READDIR in the client has been rewritten for performance considerations. The major changes are:

  • avoid an additional round-trip (RTT) after the last "page" of direntries has been fetched denoting EOF. Previously, READDIR in the SLASH2 client mount_slash exactly modeled the getdents(2) system calls performed by the process, an arrangement unnecessary and foolhardy considering the remote/network nature of the SLASH2 client <-> MDS communication.
  • asynchronous readahead for the next expected page after a getdents(2) is issued. This is capped within certain limits so a readdir(3) on a huge directory does not exhaust memory in the client (or MDS for that matter). The implementation issues another READDIR after one finishes in the client for big size to take advantage of throughput during huge directory reads but again respecting memory concerns. Because of the strange nature of dirent offsets, the readahead is issued only after the current direntries page finishes, as the dirent offset in many modern file systems reflects a cookie for traversal instead of a physical offset as the on-disk format may be a non-linear data structure such as a B-tree. In the case of the backing MDS file system, ZFS, a cookie is used but with certain properties that shouldn't cause issues with the heuristics in the client readdir direntry buffering cache.

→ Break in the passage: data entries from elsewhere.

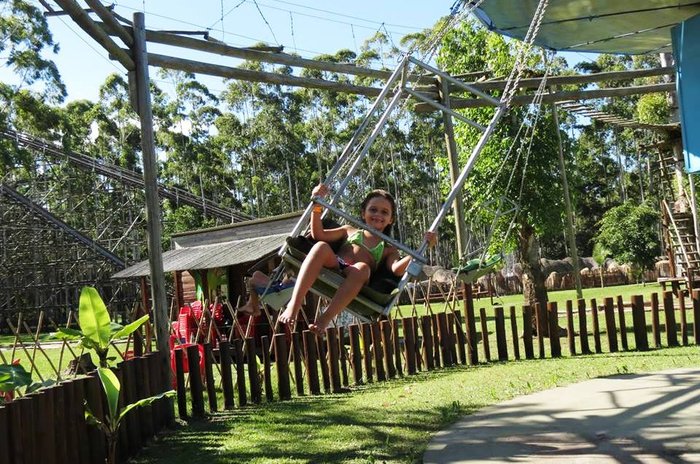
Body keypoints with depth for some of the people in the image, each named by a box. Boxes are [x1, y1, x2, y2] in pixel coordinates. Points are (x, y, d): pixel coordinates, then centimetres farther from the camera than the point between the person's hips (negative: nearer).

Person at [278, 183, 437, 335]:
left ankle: (325, 318, -42)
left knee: (362, 268, -36)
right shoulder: (350, 231, 29)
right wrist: (317, 206, 4)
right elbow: (318, 235, 16)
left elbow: (397, 268, -1)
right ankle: (294, 305, -38)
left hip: (352, 279, -1)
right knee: (321, 247, -30)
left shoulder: (388, 250, 23)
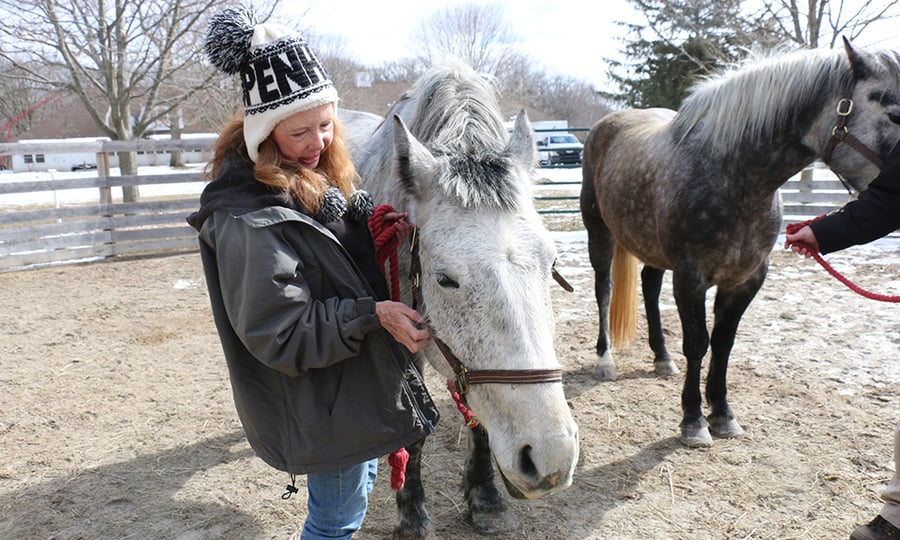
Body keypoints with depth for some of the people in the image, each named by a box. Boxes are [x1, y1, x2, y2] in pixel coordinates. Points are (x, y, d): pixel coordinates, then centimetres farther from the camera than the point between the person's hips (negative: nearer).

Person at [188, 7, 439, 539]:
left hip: (355, 384, 9)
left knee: (360, 482, 29)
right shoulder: (246, 219, -27)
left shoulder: (319, 181, 1)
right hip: (321, 404, -9)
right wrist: (373, 313, -33)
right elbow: (278, 334, -27)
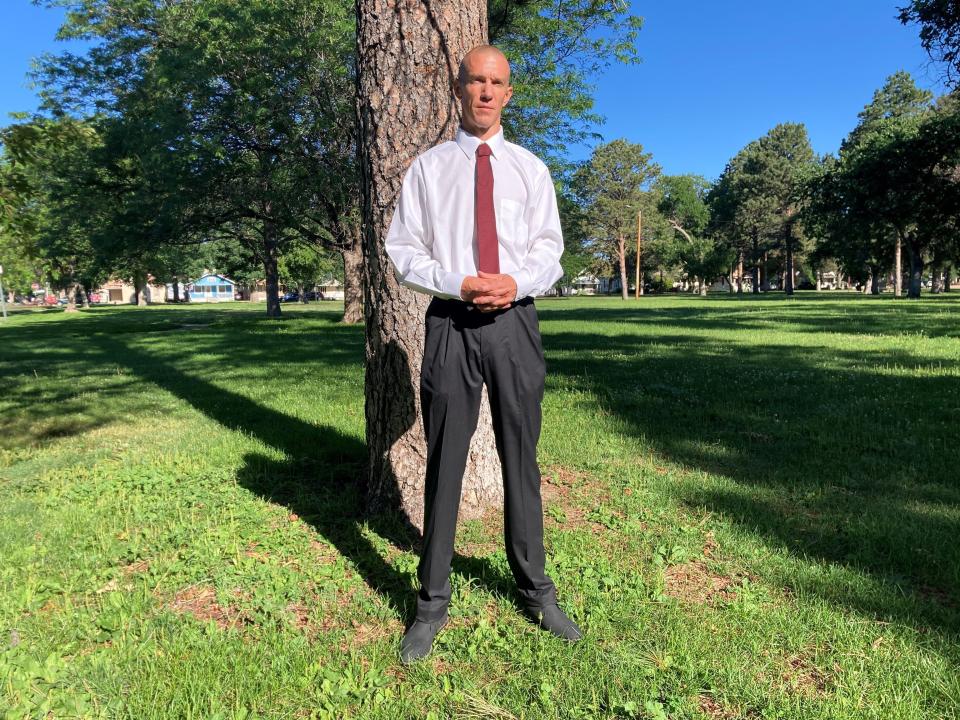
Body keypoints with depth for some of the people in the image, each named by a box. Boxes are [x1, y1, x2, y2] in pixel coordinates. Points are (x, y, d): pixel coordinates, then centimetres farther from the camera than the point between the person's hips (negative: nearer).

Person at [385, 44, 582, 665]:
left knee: (521, 458, 9)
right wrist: (459, 284, -14)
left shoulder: (531, 169, 13)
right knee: (445, 463, 2)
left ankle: (535, 589, 26)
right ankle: (432, 602, 16)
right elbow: (403, 250, 3)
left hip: (515, 321, 2)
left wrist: (517, 282, -14)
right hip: (451, 323, -1)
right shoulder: (428, 168, 8)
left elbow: (549, 248, 8)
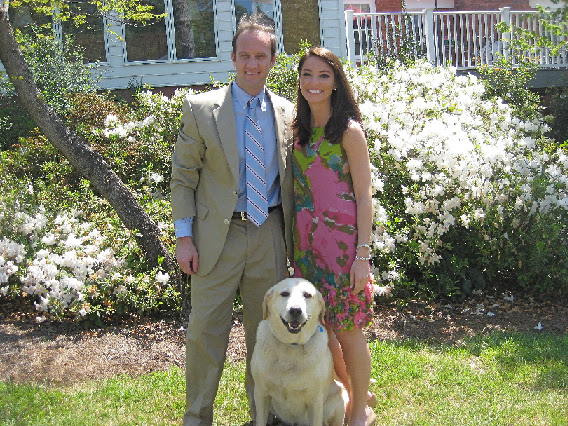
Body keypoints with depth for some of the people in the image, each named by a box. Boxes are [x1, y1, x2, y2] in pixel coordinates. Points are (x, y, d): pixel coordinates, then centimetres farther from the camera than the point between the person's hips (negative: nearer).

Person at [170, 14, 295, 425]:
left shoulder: (287, 113, 5)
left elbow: (289, 179, 11)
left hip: (269, 235, 3)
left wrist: (294, 238, 8)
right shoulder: (201, 108, -3)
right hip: (217, 234, -2)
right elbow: (183, 177, -1)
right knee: (206, 328, 2)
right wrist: (184, 236, -7)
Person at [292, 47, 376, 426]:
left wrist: (362, 254, -15)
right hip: (306, 239, 6)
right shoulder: (298, 129, 9)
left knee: (347, 330, 2)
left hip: (342, 238, -6)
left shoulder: (349, 131, -8)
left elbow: (364, 197, -9)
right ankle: (348, 391, 34)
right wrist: (296, 243, 10)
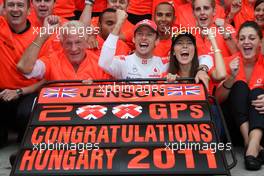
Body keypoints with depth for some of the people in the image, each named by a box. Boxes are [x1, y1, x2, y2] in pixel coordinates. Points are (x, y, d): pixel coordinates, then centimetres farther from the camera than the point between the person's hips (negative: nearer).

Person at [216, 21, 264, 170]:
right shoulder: (230, 62, -10)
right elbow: (218, 99, -13)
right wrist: (231, 77, -30)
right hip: (234, 117, 0)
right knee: (240, 86, -22)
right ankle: (248, 140, -34)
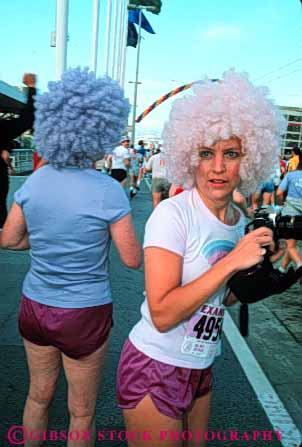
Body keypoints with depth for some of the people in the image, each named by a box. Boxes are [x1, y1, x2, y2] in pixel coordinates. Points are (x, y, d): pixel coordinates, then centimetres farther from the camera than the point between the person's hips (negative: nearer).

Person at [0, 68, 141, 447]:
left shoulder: (34, 181, -5)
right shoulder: (108, 191, -20)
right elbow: (133, 260, -13)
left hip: (34, 306, 5)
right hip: (84, 315, -4)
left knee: (38, 395, 26)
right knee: (82, 411, 17)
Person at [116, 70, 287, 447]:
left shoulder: (238, 220, 1)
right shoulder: (172, 214, -21)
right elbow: (162, 314, -26)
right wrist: (232, 261, -27)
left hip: (200, 368, 7)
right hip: (155, 369, -7)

  • pages of direntries are now cached. Much in the style of file stat(2) attributes in SLASH2, pages are held around after a getdents(2) for other applications instead of being immediately marked for release. This cached data is reclaimed on-demand when needed and not periodically later like in the old code, which can be resurrected if necessary very easily. Operations such as timeout (exactly like the file stat(2) attribute caching) or anything such as rename(2), creat(2), unlink(2), symlink(2), etc. immediately remove dircache pages to avoid inconsistency errors.

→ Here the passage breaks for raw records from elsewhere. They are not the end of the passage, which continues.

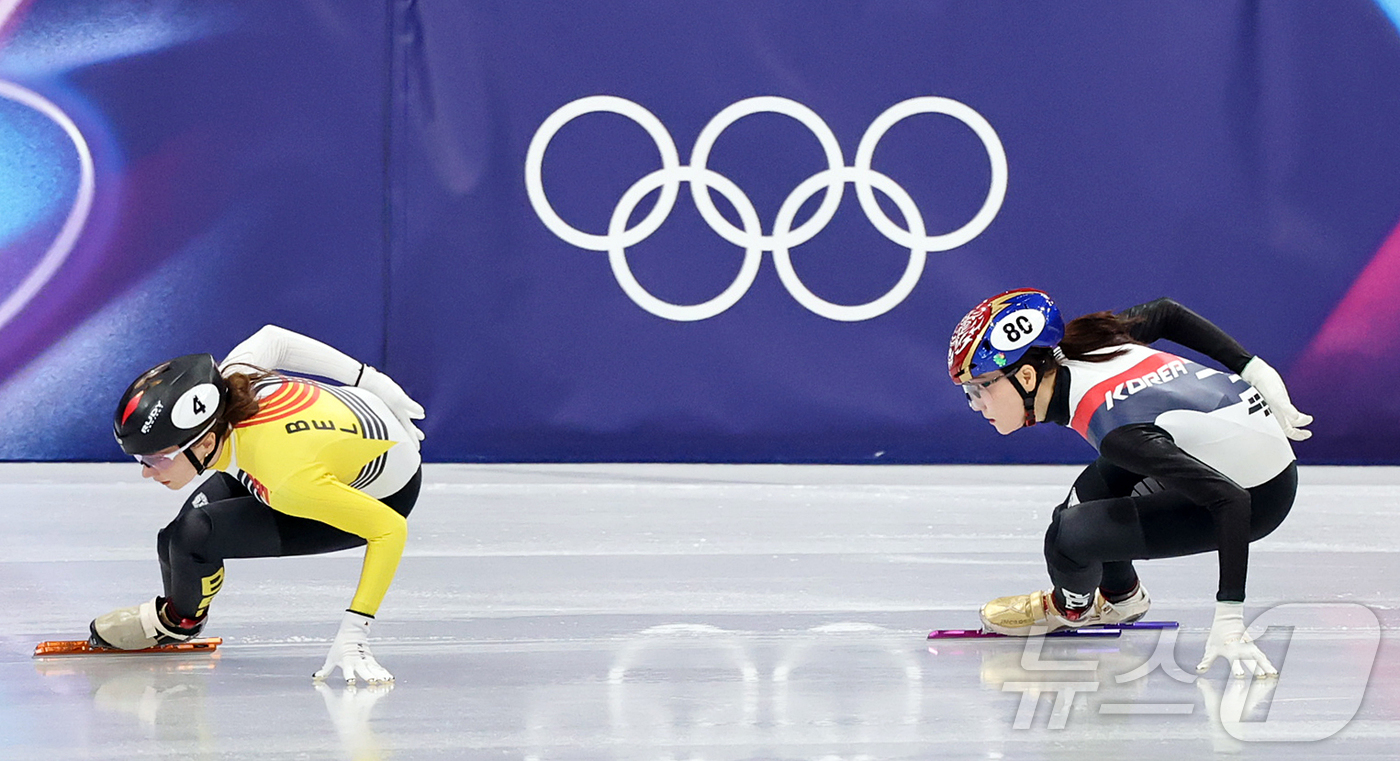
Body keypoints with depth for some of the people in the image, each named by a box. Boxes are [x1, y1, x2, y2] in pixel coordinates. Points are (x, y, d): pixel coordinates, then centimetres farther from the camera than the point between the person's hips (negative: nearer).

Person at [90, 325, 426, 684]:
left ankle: (180, 620, 15)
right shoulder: (225, 384, -27)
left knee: (192, 537, -18)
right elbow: (272, 339, -7)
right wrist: (375, 384, 5)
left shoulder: (286, 480, -43)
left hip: (381, 498, -6)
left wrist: (354, 633, -34)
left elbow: (390, 529, -34)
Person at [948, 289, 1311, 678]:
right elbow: (1165, 313, 8)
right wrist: (1256, 373, 13)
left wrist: (1229, 620, -35)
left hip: (1259, 496, -9)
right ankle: (1118, 597, 35)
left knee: (1067, 539, -13)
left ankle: (1072, 605, 20)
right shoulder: (1073, 345, -8)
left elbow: (1230, 501, -34)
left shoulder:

  • negative extended attributes are now cached. Modern Linux applications such as ls(1) perform listxattrs(2) which adds another synchronous RPC to each dirent returned in getdents(2). The MDS now performs this on each entry before replying, returning only the number of extended attributes for each file, and a flag is set in the client when this number is zero so it is known not to bother querying the MDS for this information again soon when the application shortly after getdents(2) finishes when issuing the listxattrs(2) on each entry returned.

With these improvements, the speed of readdir(3) really flies!